In the virtual town hall, Cunningham mentioned a similar intention. “We’ve come together and protected our own community, and now it’s time to systematize community-led safety strategies and make them sustainable.”
Despite his encounter with the Boogaloo, Georgiades is skeptical of the paranoia that swept like wildfire through Minneapolis. To him, the man with the umbrella flagged as a provocateur is case in point. “He was not the police,” the Unicorn Riot reporter said. “I’m 100 percent sure.” Georgiades said he’d verified through trusted contacts that the man opposes racism and has strong links to the Twin Cities community. He declined to elaborate further, citing the efforts police are currently undertaking to identify those who destroyed property.

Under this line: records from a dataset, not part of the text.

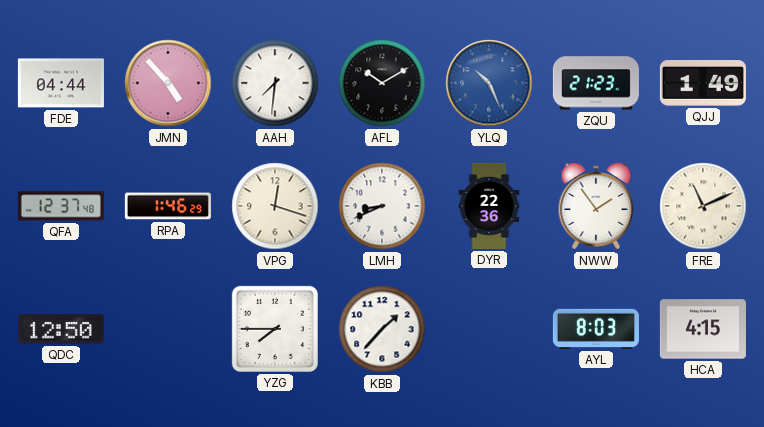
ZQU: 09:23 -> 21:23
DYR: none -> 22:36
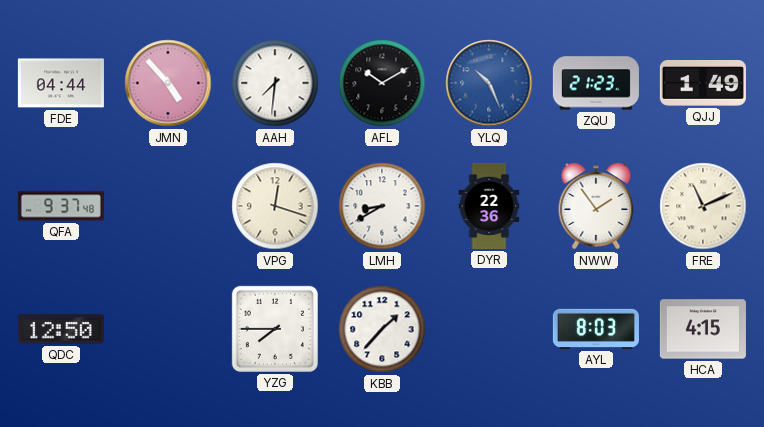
QFA: 12:37 -> 9:37
RPA: 1:46 -> none
LMH: 8:41 -> 8:40
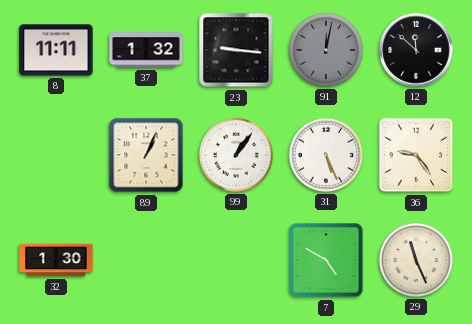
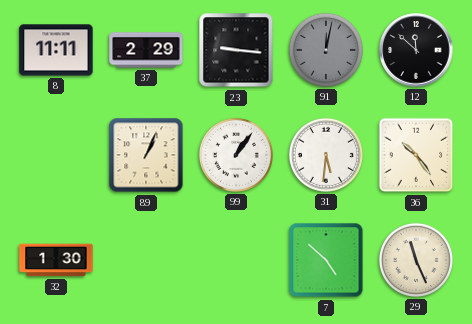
37: 1:32 -> 2:29
31: 5:26 -> 5:31
36: 9:24 -> 10:24
7: 4:50 -> 4:52
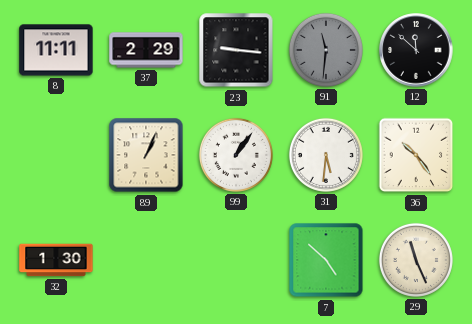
91: 12:02 -> 11:31
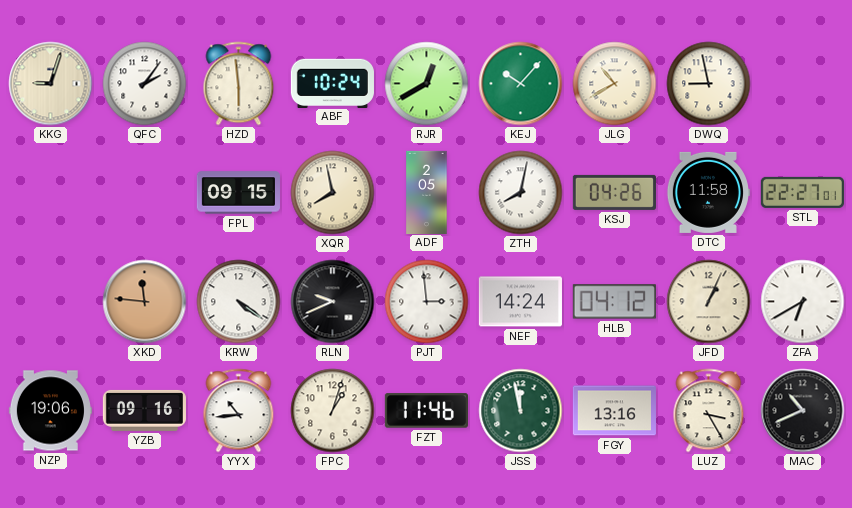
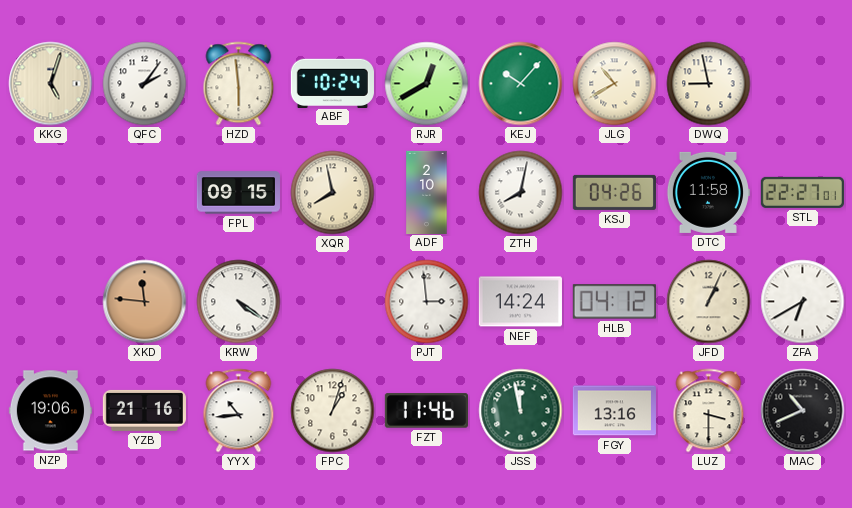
KKG: 9:03 -> 5:03
ADF: 2:05 -> 2:10
RLN: 9:41 -> none
YZB: 09:16 -> 21:16
LUZ: 3:25 -> 3:30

On Monday, with the rumor still being spread as proof of police infiltration, the St. Paul police released surveillance footage that they said shows the officer alleged to be the umbrella man loading equipment into a vehicle at the same time that the AutoZone windows were being smashed.
On the first couple nights of the protests, as Georgiades filmed the 3rd Precinct burning and the Target being looted, he didn’t feel like he was witnessing the work of white supremacists or provocateurs. “I interpreted it as coming from regular, mainstream youth that are sick of police killing them,” he said, adding that the collective rage simply overwhelmed community members who were attempting to prevent people from damaging property. “That was not white kids from the suburbs, or from Indiana, or the police — that was the kids that live here, that were not a part of an organization.”

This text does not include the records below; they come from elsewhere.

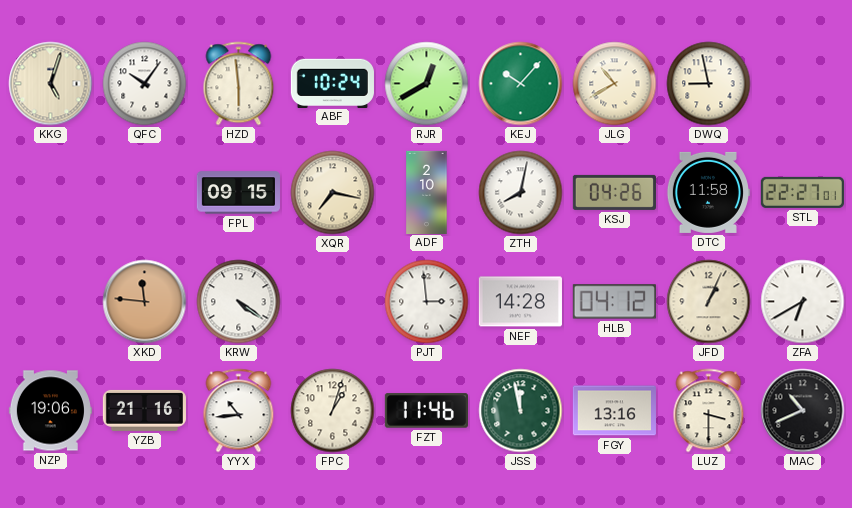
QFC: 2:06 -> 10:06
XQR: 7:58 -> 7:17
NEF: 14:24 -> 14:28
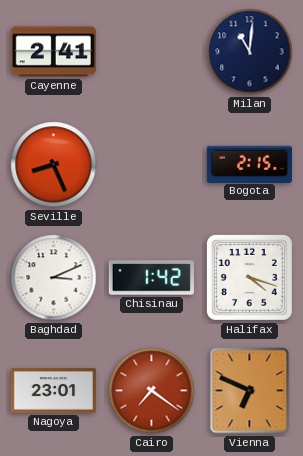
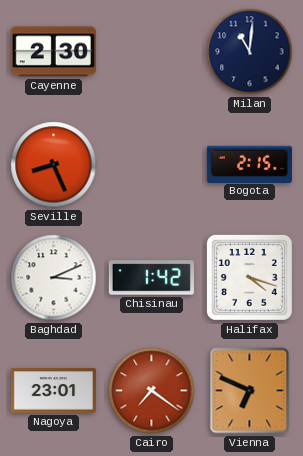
Cayenne: 2:41 -> 2:30
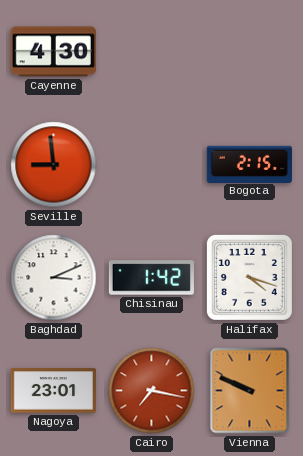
Cayenne: 2:30 -> 4:30
Milan: 11:01 -> none
Seville: 8:26 -> 8:59
Cairo: 7:21 -> 7:17
Vienna: 6:49 -> 9:49
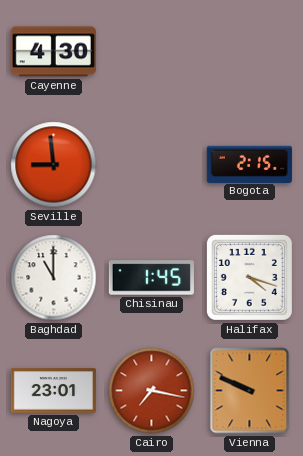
Baghdad: 3:11 -> 11:00
Chisinau: 1:42 -> 1:45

“We don’t feel a sense of relief or that things are over. The work that’s ahead for us is literally just beginning.”
He acknowledged that later in the week, the air on the streets had changed, and there were more strange faces. “People are uptight for reasons. I get it — your whole neighborhood is burning down, you don’t want your shit burned down, but at the same time, it’s this mentality and mind frame that pushed the paranoia way further than it should have,” Georgiades said. Despite its efforts to tamp down on paranoia, the Lowry Hill East neighborhood group has had to field a claim that one resident bashed another resident’s car with a hammer.
SG also didn’t take much comfort in the creation of community defense groups. “While I do appreciate and think that people should protect their own neighborhoods, a lot of the same white micro-aggressions that are used daily in Minneapolis have been used in their so-called patrolling,” SG said. “Even if they’re reporting white people, they’re using that same lens to keep the bad people out. It’s the same thing that pushed people to feel like they weren’t a part of this city in the first place.”

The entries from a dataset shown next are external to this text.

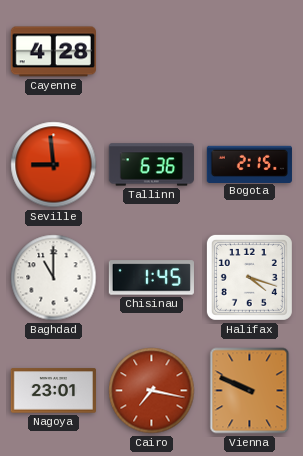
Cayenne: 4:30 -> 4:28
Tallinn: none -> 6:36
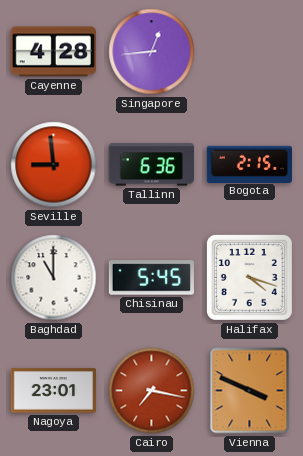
Singapore: none -> 12:44
Chisinau: 1:45 -> 5:45
Vienna: 9:49 -> 3:49
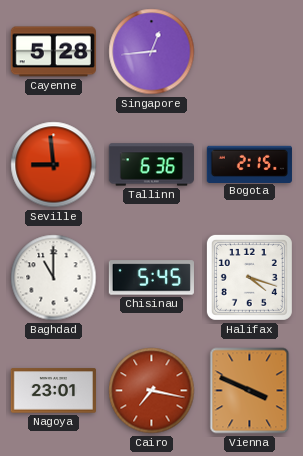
Cayenne: 4:28 -> 5:28
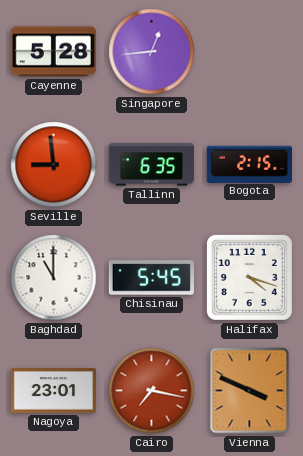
Tallinn: 6:36 -> 6:35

For some in the local black community, SG said, “We don’t feel a sense of relief or that things are over. The work that’s ahead for us is literally just beginning.”
Williams, the police abolitionist, agreed that there is more work to be done. “I think these groups are being born out of a desire by neighbors to keep each other safe, and that’s beautiful and amazing and absolutely the foundation we need to build an abolitionist future,” said Williams. But what gives him hope more than anything is the mutual aid efforts that tackle safety at its roots. He pointed to activists who commandeered the Sheraton hotel and transformed it into the “Sanctuary Hotel,” a massive mutual aid station that housed more than 200 homeless community members, some of whom had been evicted from encampments as the city responded to the Covid-19 pandemic.
“My greatest hope is that we can create a police-free city, and one that’s safer and less racist and more beautiful than the one we have now,” Williams said. “One where everybody’s needs are met and where everybody feels like they have control over what safety looks like in their community.”